━━━━━ Material for this task ━━━━━
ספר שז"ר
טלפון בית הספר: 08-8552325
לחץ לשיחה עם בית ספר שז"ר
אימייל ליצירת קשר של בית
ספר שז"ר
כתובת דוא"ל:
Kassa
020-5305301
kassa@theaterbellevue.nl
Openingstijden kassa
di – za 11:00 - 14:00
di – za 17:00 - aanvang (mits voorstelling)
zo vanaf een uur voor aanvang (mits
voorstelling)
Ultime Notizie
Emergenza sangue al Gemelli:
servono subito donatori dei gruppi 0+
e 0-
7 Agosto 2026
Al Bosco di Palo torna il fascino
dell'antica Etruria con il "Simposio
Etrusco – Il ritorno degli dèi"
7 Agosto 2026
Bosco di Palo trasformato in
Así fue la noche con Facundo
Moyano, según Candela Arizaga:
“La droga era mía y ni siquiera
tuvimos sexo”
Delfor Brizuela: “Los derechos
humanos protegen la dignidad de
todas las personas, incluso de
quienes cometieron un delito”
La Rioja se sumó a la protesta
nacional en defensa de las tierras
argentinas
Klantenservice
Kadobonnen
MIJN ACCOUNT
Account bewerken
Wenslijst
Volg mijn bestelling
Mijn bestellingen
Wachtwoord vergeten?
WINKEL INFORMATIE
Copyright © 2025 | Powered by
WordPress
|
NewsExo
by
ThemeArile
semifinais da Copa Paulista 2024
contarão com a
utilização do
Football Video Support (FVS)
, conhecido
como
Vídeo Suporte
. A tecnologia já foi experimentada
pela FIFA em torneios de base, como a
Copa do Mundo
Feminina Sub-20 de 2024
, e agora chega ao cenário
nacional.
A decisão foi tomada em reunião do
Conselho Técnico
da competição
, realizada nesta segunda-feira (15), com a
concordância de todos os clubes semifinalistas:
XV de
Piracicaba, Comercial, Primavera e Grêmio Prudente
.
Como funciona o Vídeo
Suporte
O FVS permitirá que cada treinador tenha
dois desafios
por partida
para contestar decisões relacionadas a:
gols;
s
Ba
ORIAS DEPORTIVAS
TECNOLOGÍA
━━━━━
▸ Directions for this task
Look through the entries. Copy out each line with "Bosco" in it.

▸ Answer for the task
Al Bosco di Palo torna il fascino
Bosco di Palo trasformato in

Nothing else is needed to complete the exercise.